No doubt Mr Obama will be coming to the summit with a professed readiness to listen and his characteristic high-mindedness and lack of bombast. This will earn him great respect. He may not be completely up to speed on Latin America and he may still be getting advice from the Yesterday’s Men held over from the last administration. But he will win many friends just by laying aside the ignorance and arrogance that has so often characterised American policy in Latin America. The people and the governments there are enthusiastic about Obama and hopeful for new manners. Despite everything, they still have a residual admiration for that asepct of the U.S. that represents democratic, republican and egalitarian virtues. But for some of the same reasons, the people of Latin America also admire Fidel Castro.
With a heavy agenda for change back home, Mr. Obama seems to have decided to stick with many of Mr. Bush’s financial-crisis policies. Beyond a readiness to calm the waters, get rid of the most visible horrors perpetrated by the last president (kidnapping, “rendition”, torture and the like) and at least give the semblance of listening, U.S. foreign policies do not however seem destined to change all that much. Economically, the hope that American consumers would be able to buy products from Latin AMerica other than bananas was always an illusion as long as the US retained agricultural subsidies and various other invisible barriers to trade.
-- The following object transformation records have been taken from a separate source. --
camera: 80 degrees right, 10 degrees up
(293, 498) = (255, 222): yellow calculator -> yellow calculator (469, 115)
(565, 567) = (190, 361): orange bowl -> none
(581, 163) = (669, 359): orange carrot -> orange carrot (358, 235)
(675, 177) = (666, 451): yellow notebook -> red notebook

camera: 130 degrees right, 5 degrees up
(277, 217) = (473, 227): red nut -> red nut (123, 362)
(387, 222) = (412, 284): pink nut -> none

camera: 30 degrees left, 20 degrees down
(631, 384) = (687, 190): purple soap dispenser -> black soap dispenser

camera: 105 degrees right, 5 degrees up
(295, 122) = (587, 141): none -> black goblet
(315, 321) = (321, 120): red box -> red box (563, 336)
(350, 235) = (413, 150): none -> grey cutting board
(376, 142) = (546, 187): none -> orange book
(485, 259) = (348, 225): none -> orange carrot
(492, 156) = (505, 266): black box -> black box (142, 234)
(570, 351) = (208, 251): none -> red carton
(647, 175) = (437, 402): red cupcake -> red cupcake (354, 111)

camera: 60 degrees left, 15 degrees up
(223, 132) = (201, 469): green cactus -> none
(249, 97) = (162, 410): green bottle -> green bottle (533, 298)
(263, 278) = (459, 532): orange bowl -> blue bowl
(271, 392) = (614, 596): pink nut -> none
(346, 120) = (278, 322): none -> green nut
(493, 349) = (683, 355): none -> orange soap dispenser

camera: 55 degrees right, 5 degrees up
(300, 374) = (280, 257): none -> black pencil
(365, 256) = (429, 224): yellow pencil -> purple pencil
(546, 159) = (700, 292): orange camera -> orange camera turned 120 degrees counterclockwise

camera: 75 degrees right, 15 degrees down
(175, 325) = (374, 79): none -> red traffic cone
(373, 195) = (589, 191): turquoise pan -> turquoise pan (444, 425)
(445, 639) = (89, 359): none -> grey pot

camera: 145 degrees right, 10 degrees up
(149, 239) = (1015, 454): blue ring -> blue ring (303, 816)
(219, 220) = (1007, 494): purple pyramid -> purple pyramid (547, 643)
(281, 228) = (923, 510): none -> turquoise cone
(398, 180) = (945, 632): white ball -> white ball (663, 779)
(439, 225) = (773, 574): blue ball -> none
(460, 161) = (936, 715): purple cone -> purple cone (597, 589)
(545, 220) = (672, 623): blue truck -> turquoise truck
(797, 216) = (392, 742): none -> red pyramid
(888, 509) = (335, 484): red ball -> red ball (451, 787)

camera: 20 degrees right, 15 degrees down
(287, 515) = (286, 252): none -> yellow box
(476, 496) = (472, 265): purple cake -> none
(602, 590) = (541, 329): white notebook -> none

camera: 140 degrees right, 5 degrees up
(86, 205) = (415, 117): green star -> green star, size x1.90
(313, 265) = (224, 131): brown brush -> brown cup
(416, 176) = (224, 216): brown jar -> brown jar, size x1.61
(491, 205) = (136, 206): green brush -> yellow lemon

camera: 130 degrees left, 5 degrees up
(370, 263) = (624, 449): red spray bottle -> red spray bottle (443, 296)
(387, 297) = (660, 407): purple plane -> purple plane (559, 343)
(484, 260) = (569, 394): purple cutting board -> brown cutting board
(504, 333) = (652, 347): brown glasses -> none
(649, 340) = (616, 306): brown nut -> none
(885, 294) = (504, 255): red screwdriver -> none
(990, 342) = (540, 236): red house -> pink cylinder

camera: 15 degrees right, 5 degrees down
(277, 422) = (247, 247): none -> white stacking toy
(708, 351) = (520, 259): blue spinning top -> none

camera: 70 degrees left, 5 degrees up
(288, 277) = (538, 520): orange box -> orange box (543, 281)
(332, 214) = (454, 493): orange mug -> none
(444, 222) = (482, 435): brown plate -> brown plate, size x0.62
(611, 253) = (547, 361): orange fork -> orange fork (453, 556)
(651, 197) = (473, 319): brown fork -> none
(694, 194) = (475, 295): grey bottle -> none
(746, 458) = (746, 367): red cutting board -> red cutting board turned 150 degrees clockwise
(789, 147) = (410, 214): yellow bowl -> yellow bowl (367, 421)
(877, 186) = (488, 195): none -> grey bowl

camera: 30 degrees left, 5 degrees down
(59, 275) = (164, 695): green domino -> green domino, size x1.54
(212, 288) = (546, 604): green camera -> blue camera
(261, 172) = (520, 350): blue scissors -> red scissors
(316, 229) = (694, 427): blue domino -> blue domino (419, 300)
Now that American purchasing power is being wiped out due in the main to failed fiscal and economic policies, and to an increasing inability to bororw overseas to pay for imported toys, Washington has even less attraction for Latin America.
Nevertheless, the best thing Mr Obama can do in Trinidad is to listen and start to think his own way through the issues. The issue of free trade with the U.S.A. is largely off the table. Latin America will increasingly go its own way economically and politically. But aside from the E.U., where else are they to turn, where else to they have the same cultural and emotional ties if not the U.S.A. Almost none of the recent developments in “pink” Latin America are threats to the U.S.A. and a supportive administration in Washington will make many friends.
Small steps towards normalisation of relations with Cuba are great opening bids. Now, instead of insulting and hectoring him, the U.S. president would be well-advised to find an opportunity this week to talk informally with Hugo Chávez; the overwhelmingly popular and democratically-elected president of an important oil-supplying nation has after all been offering open discussions without preconditions ever since Mr Obama won the election. In return however, the White House has even labelled Mr Chávez a dictator, an exporter of terror and part of the overall drug problem, all accusations that are unfounded and ridiculous as even the leaders of Brazil, Argentina and others have been telling the young president.
Here too in Latin America, it is time for change one can believe in. Mr Obama has an historic opportunity this week.